Mas Fleitas banca as duas alterações. Troca um dos ídolos do time por um reserva esforçado e substitui o artilheiro da equipe por um garoto acanhado. E não dá o menor sinal de arrependimento.

Chega o dia do jogo. O Maracanã explode em um dos maiores públicos de sua história. Estima-se mais de 200 mil pessoas no estádio, pois os portões estão arrombados por uma multidão histérica. O Presidente Juscelino Kubitschek está nas tribunas. Tudo aponta para uma das partidas mais emblemáticas da história.

Como esperado, a decisão de Fleitas repercute mal no grupo de jogadores. Paulinho, de temperamento mais contemporizador, reconhece em entrevistas a má fase e demonstra aceitar a opção do treinador, embora manifeste seu descontentamento com os colegas. Mais virulenta é a reação do passional Jadir, que chuta portas, xinga litros e vai atrás do presidente Fadel Fadel. “Quero minha rescisão de contrato, estou sendo posto de bode expiatório, assim não pode ser”. Fadel o acalma, “tenha tranquilidade, espere passar o jogo, pense melhor, não se faz nada de cabeça quente”.

O Feiticeiro sabe que as medidas são impopulares. Não está atrás de amor, está buscando vitórias. Tem a ampla certeza de que o respeito e a credibilidade se conquista dentro do campo, não fora dele. Não é bobo, sabe que os jogadores também estão descontentes com a fase do time, e no fundo anseiam por mudanças. Mais do que gostar, jogador admira e aprecia o comandante que demonstra segurança, firmeza e capacidade. O líder que ousa, age e ajuda os comandados a devolverem resultados. O comandante que, mesmo de temperamento odiado, fará com que todos cresçam profissionalmente.

É nisso que Fleitas aposta. Sabe ser admirado, reverenciado, até quase temido, pelos jogadores que não se cansam de mostrar espanto com a forma como o treinador é capaz de fazer alterações táticas profundas sem mexer em nenhum jogador em campo (até porque substituições são proibidas). E nesse momento de turbulência, irá se impor com a demonstração viva de que tem a mais absoluta certeza do que está fazendo. A história despreza os volúveis, os frágeis, os que se sujeitam as contingências e por elas são subjugados.

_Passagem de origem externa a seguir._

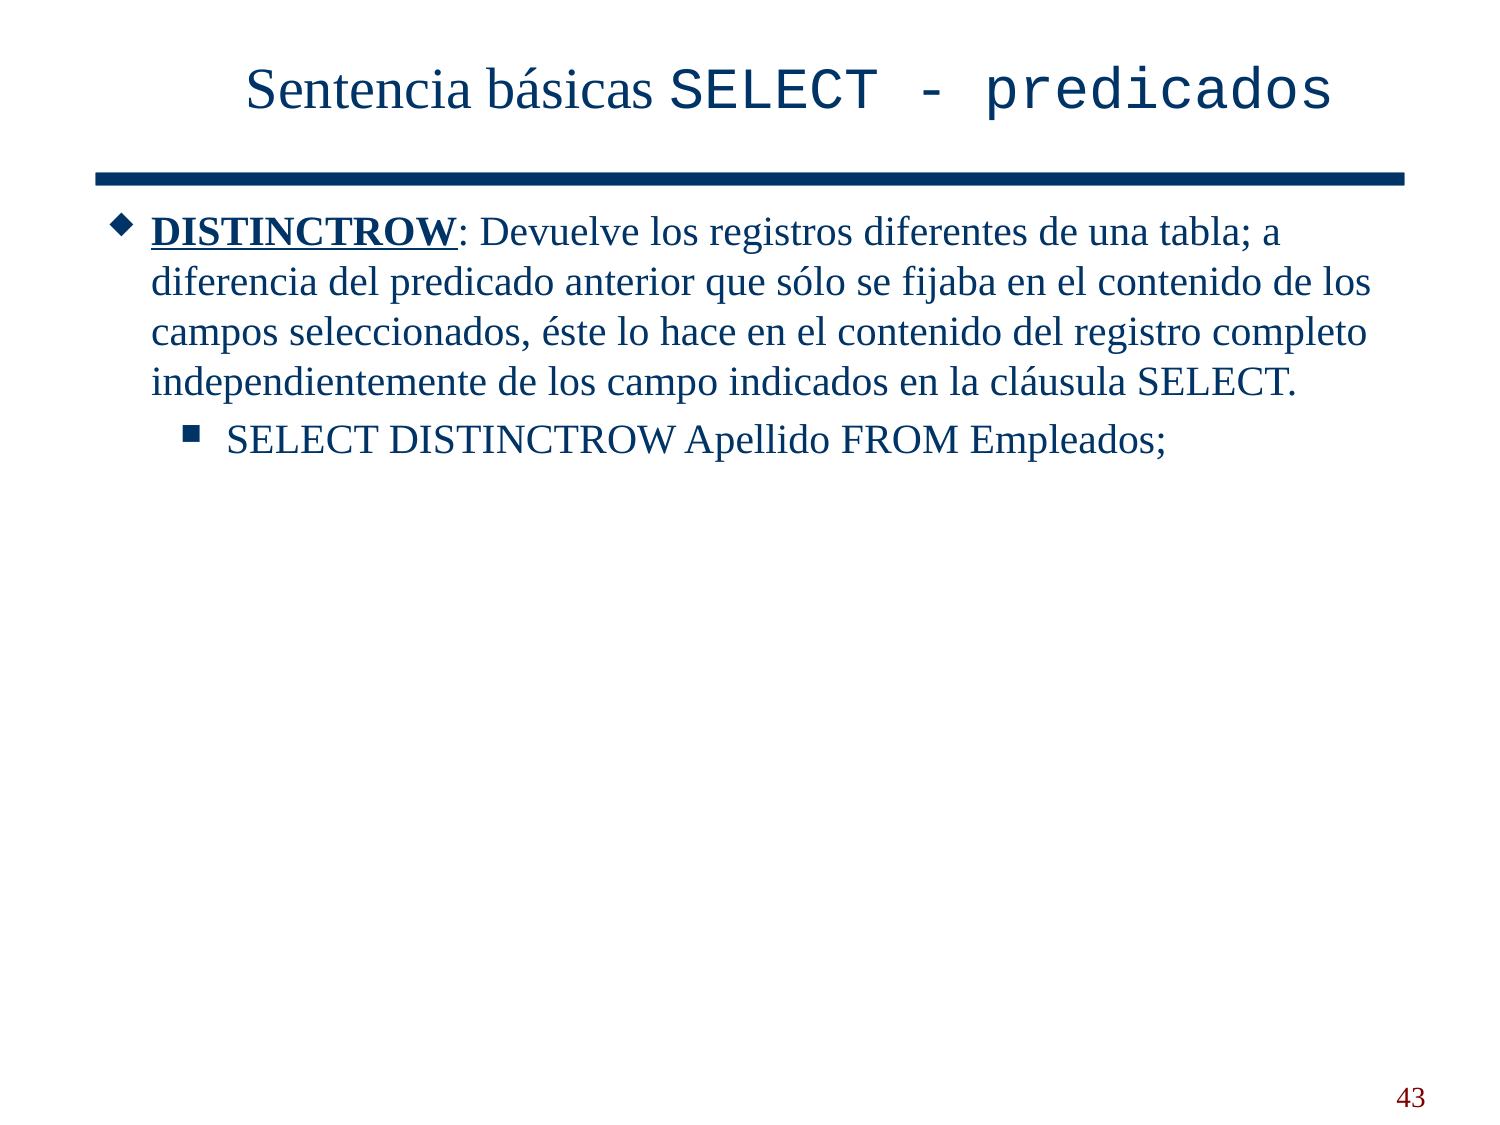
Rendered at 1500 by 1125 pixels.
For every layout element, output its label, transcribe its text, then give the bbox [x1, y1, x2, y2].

list DISTINCTROW: Devuelve los registros diferentes de una tabla; a diferencia del predicado anterior que sólo se fijaba en el contenido de los campos seleccionados, éste lo hace en el contenido del registro completo independientemente de los campo indicados en la cláusula SELECT. SELECT DISTINCTROW Apellido FROM Empleados; [92, 196, 1447, 1000]
title Sentencia básicas SELECT - predicados [184, 20, 1397, 161]
text_box 43 [1080, 1046, 1441, 1121]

Preleção no vestiário. Antes, alguns jogadores tentam interceder pelos jogadores barrados. Mas Fleitas ignora os argumentos. E, em seu curto discurso, limita-se a dizer, com sua voz empostada, sotaque ainda algo carregado, “Esqueçam o antes, o durante e o depois. Vivam o agora. Ganharemos esse título. Seremos campeões. Eu confio em vocês. Apenas o que peço é que confiem em mim. Deem seu máximo. Joguem na plenitude, e vocês farão feliz essa torcida aí fora mais uma vez.”

“Apenas confiem. E lutem.”

* * *

1- O Flamengo derrotou o América por 4-1, tornando-se tricampeão estadual. A grande figura da partida foi o jovem Dida, que marcou os quatro gols da decisão. Dida, ao lado do jovem Duca, com quem havia formado dupla nos aspirantes, mostrou-se inteiramente à vontade no jogo, como previra Fleitas. Servílio foi apontado como o outro destaque, tendo anulado inteiramente o atacante Leônidas, que teve atuação apagada. Como também planejou o Feiticeiro.

2 - Apesar da ameaça, Jadir não rescindiu com o Flamengo. Permaneceu atuando pelo rubro-negro até 1962. Até hoje é lembrado como um dos principais jogadores da história do clube.